Preface to Poems From A Civil WAr
It is now two decades since the war started, and there seem to be no closure to the tragedy.
This volume of poetry consists of 12 short poems and the longer poem, A Time for Peace, which are a result of my own reflection and response to this disaster affecting my own people the Acholi. Thematically, the poems are complete in themselves: they are reflections from my experiences and understanding of the war.
They are also part of a larger issue – mainly, the idea of pursuing the realisation of liberty and peace in place of the continuing strife and abject human suffering.
Secondly, this collection of poems is also a means of drawing attention to the need for the intellectual re-examination of the plight of the Acholi, by Acholi thinkers and intellectuals themselves, as people who have a practical and immediate interest in the matter themselves. Let them be at the forefront of unearthing the roots of the problem that has so far resisted illumination.
Something is wrong somewhere.Otherwise, twenty years is too long for the Kony phenomenon to have persisted without it being extinguished. My conviction is that Acholi intellectuals have been too random, muted or distant in the manner they have tackled the challenge of examining and systematically publishing their ideas and findings concerning the tragedy. There are no popularised revelations distilled from careful, incisive study done as a service to the people in Acholi facing the displacements, hardships, dilemma, and terror, and to the people of Uganda, who are mystified by the intractability of the war.
Again, from another perspective, certain of us in the nation have been holding certain standpoints, futile positions, and parading them as the solutions for our plight. And our failure to resolve this human tragedy remains.
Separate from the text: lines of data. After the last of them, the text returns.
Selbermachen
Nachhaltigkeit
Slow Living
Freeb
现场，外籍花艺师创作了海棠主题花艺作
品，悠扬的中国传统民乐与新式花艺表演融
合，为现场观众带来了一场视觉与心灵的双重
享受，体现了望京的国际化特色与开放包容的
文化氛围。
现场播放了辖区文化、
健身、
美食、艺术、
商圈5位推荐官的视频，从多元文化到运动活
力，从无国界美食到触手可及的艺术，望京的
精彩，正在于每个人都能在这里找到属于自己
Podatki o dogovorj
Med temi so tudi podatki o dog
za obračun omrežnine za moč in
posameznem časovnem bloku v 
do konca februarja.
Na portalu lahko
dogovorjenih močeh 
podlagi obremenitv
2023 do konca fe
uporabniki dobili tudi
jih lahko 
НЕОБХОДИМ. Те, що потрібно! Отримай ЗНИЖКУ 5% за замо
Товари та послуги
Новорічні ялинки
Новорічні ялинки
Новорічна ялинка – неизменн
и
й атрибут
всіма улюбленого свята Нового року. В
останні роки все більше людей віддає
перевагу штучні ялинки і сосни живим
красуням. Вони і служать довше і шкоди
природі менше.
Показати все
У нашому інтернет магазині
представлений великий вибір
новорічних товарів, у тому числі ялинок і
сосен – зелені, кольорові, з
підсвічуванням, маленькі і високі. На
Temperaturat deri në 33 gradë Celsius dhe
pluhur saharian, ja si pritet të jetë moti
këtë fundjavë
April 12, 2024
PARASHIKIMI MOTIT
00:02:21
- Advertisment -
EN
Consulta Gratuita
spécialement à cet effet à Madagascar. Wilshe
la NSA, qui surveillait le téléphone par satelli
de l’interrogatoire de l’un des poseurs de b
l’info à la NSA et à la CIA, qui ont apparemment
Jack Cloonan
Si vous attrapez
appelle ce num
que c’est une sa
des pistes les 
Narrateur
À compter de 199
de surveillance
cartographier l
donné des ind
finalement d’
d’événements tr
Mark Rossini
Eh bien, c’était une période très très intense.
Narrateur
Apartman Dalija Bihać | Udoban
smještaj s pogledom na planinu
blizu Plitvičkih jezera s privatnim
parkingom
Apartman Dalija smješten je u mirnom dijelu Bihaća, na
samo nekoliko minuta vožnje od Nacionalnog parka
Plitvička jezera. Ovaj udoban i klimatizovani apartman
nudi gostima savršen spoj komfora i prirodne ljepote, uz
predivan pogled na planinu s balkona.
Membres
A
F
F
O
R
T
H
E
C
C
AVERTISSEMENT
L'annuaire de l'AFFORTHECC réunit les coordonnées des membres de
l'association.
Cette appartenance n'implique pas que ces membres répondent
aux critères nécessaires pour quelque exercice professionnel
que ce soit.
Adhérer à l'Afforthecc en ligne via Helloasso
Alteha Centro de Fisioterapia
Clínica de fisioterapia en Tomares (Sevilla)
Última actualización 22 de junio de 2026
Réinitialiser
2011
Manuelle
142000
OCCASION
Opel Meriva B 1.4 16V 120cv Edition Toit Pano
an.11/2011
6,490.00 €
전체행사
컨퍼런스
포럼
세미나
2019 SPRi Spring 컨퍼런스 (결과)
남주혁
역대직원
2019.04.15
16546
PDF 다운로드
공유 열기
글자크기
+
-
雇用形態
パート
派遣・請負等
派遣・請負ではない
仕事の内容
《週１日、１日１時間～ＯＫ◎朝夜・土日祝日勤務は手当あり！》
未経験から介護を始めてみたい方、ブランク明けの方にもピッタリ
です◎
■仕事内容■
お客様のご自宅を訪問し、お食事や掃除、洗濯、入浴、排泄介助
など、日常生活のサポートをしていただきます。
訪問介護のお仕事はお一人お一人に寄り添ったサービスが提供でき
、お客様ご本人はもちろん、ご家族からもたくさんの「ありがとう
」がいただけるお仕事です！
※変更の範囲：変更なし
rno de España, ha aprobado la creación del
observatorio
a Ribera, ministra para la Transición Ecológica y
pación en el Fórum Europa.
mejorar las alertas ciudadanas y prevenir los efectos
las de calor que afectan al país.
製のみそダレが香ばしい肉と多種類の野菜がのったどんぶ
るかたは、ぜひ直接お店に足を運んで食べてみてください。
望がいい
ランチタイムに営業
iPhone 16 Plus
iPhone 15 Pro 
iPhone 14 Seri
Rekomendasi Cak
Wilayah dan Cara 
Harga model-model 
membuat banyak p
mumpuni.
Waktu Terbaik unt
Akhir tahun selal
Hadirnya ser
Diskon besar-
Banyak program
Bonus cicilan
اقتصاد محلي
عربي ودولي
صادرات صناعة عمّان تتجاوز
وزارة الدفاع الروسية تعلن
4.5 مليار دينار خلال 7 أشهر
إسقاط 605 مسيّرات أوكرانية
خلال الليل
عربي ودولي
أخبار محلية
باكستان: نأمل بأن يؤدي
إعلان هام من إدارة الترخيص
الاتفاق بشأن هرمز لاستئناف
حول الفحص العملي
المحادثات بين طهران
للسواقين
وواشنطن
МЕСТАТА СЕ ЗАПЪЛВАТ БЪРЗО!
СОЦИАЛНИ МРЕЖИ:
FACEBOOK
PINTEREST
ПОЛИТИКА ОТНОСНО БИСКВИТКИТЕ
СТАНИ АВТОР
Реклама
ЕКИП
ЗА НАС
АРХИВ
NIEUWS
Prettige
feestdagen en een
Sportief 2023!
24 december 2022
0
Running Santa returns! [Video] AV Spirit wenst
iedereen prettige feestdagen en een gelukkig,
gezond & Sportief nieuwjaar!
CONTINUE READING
We refuse to look at alternatives, especially through careful investigations and searching, through listening to the earnest appeals and counsel of people in the eye of the storm itself, through admitting the underlying defeat we inhabit because we have all these years been pursuing our pet, precious tried and disastrous approach…
But it is a mark of humility, that great facilitator of success and true victory, if we could admit that there has been fatal errors in the ways we are governed our societies and – especially in rule and authority, that our attitude towards this particular constituency we are ruling over has been one of selective, even cynical accountability.
It is this change of heart and attitude, this admission of partial culpability, that with help us begin to do right by the people of northern Uganda.